The patient distorted guitar introduction to “Dark Water” sets a moody tone for the album’s opening and mingling acoustic guitar around those electrified flourishes makes the song’s dramatics all the more memorable. Arnett’s vocals have a strong wailing quality, but she never goes overboard; instead, she exercises immense control over her voice and maximizes its power in service to the song rather than attempting to wow you with her vocal power. The second tune “Blood and Bones” shares some of the same dissonant electric guitar work flaring from the edges of the song, but it’s largely an acoustic dominated affair sharing the same pensive pace we heard with the first track. The introduction of pedal steel to the song, courtesy of Aaron Fabbrini, gives the song a ghostly voice underlining the deep feeling driving the cut.
Running nearly five minutes long, “This American Life” is one of the album’s more demonstrably ambitious tunes. The arrangement is orchestrated in such a way that there are a number of small peaks scattered throughout the song guaranteed to keep listeners on the edge of their seat. The tempo here is slightly faster than we’ve heard with the aforementioned songs, but never pushes too hard – instead, it’s a measured pace she takes with her songwriting and it’s certain to satisfy anyone willing to give it a chance.

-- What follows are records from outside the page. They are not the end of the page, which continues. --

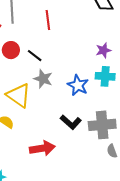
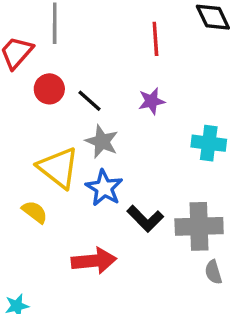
red line: (48, 20) -> (155, 39), moved
purple star: (103, 50) -> (152, 101), moved
blue star: (78, 85) -> (104, 188), moved

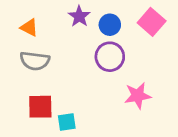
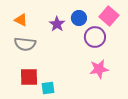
purple star: (79, 16) -> (57, 24), moved
purple circle: (110, 57) -> (95, 37), moved

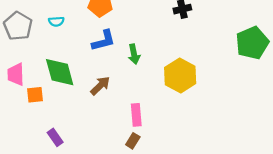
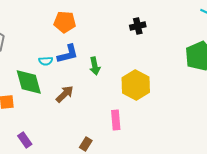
cyan semicircle: (56, 21) -> (46, 61), moved
pink rectangle: (136, 115) -> (116, 120), moved
brown rectangle: (133, 141) -> (86, 144), moved

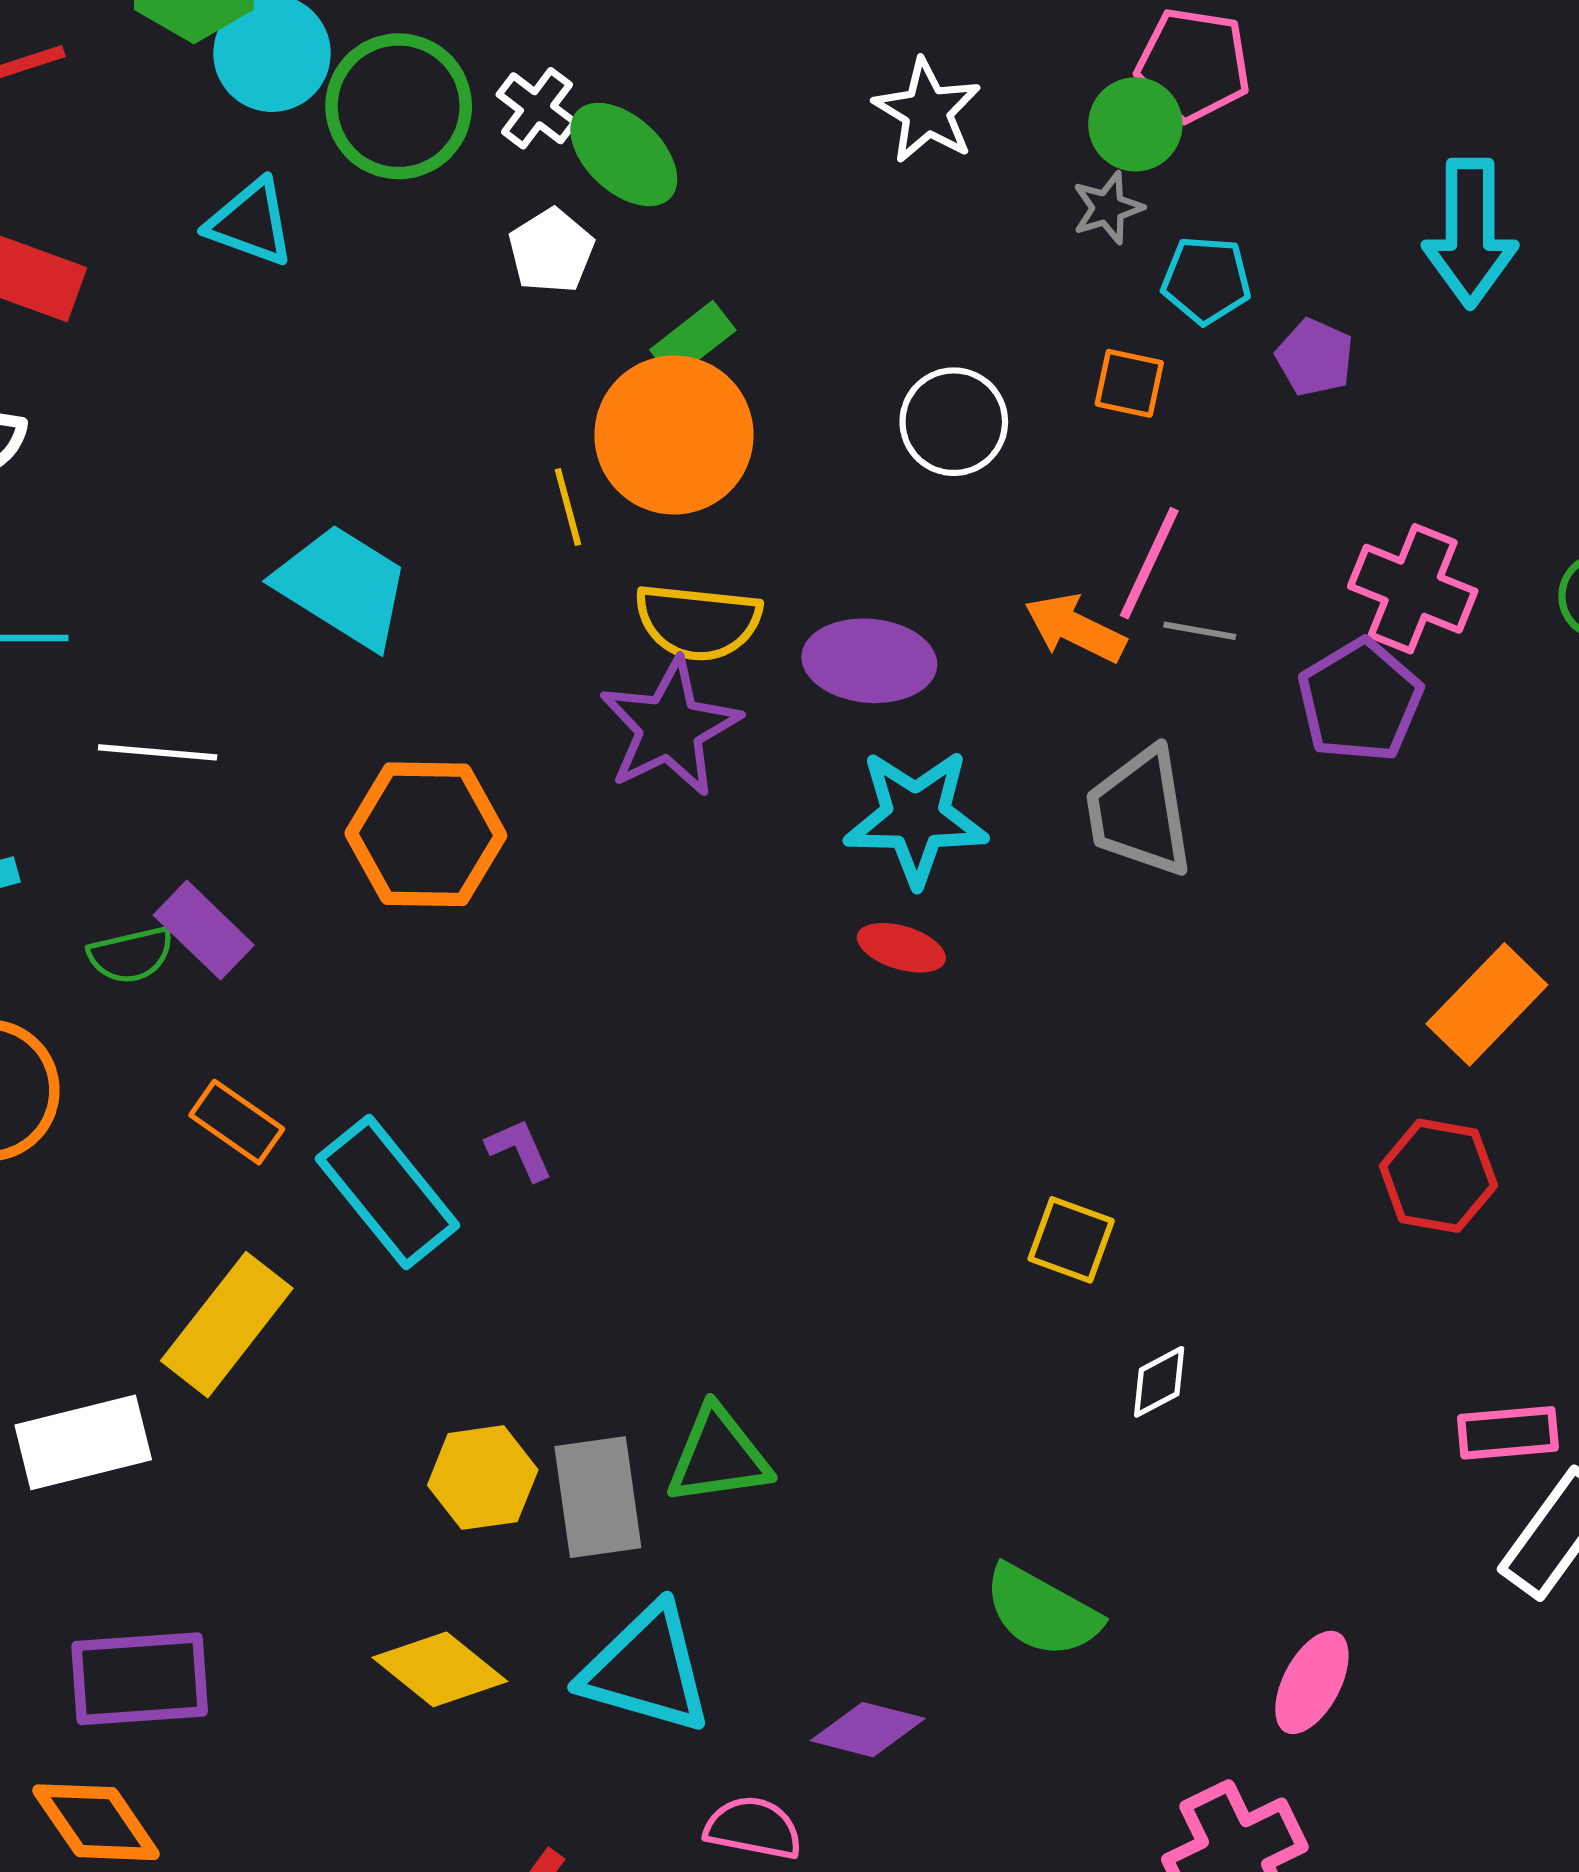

The brio and verve fueling the album’s title song elicits a passionate vocal from Arnett and the bluesy growl coloring the bulk of its electric guitar work gives it a dramatic cast a notch or two above all but the album’s finest songs.
The near shuffle of “Only a Woman” has some bluesy touches as well and it’s easy to hear that this tune is every bit as personal for Arnett as any of the other songs on When the Dust Settles. Arnett’s phrasing will consistently impress listeners and few of the songs on the album equal the evocative touch she brings to the vocal for “Only a Woman”. The finale “When You Were Mine” dispenses with electric guitar in favor of a strictly acoustic arrangement and the affecting turn from both the arrangement and lyrical content gives her voice ideal material. It’s a fine ending for the release, muted yet nuanced, and illustrates for a final time the superb sense of construction guiding the overall release. It’s a real winner for Kari Arnett and amply demonstrates her talents are enough to sustain a full album.